De l’enfance d’un géographe anarchiste (« Élisée – Avant les ruisseaux et les montagnes », 2016) au parcours paradoxal et lumineux du « plus célèbre des musiciens inconnus » (« La ballade silencieuse de Jackson C. Frank », 2018), de l’échec d’une utopie franco-texane de 1860 (« Le bruit des tuiles », 2019) à, maintenant (en septembre 2021, toujours dans la collection La Sentinelle des éditions La Contre-Allée), le parcours-éclair, oscillant entre légèreté voulue et gravité acquise, d’un artiste néerlandais, Thomas Giraud excelle à spéculer autour des non-dits que sécrètent, discrètement, les interstices de vies singulières et de projets hors normes, intimes ou politiques. Comme auparavant, il parvient aussi à nouveau à déjouer les attentes instinctives de classification de son texte : multiforme, voire protéiforme, pour décoder une existence devenue performance artistique d’un type inconnu, pour rendre compte de photographies à Los Angeles, de chutes comiques et tragiques à saisir, comme de cette ultime traversée atlantique, et d’un mystère intime à préserver,  il ne sera ni récit de voile accidentée ou accidentelle (même si, par moments, la douce inconscience mise en scène dans le beau « Nord-Nord-Ouest »  de Sylvain Coher n’est pas si loin), ni réflexion en action sur le comique et le tragique de performance (quand bien même Buster Keaton et Monsieur Hulot seront convoqués, que l’on pourrait sentir Pierre Richard présent en arrière-plan, et que le Pierre Senges des énumérations comme des tartes à la crème et des naufrages n’est peut-être pas si loin non plus). Il ne sera pas non plus approche d’une phénoménologie de l’esprit (ou alors plus proche dans ce cas des rencontres fantomatiques avec des « philosophes allemands » orchestrées par Cedric Klapisch pour son Romain Duris de la trilogie de « L’auberge espagnole« ). Lorsque d’une certaine manière, comme chez le Roland Barthes de « La préparation du roman« , la mise en place vaut déjà performance, qu’il ne s’agit pas ou plus de disséquer, mais de laisser vivre sa poésie proprement tragique, l’art rare de l’auteur est bien de permettre lentement à la spéculation de céder la place au mystère… y compris à celui, symbolique ou non, de cet esquif retrouvé « debout » ou presque, puis disparaissant à son tour subrepticement de son port de récupération.

3,81 mètres pour ton bateau Ocean Wave ce n’est pas bien grand. Si tu ne peux pas l’allonger, tu as cependant pris plusieurs semaines pour le modifier, le rendre plus apte à traverser.
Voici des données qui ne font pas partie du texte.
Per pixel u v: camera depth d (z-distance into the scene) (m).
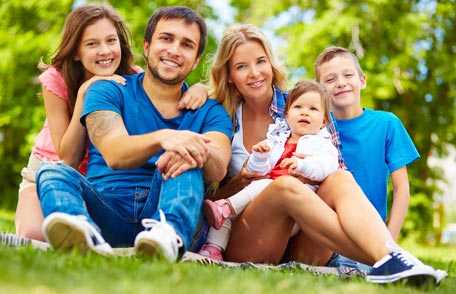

Tu veux bien croire aux miracles, les frôler ou même les susciter mais tu n’es pas complètement fou. Tu l’as adapté pour le rendre le moins inapproprié possible, seulement un peu moins car les chiens ne feront de toute façon pas des chats. Tu le renforces, le surélèves afin d’en faire une coque de noix plus joufflue, plus stable pour les vagues et les vents qui t’attendent.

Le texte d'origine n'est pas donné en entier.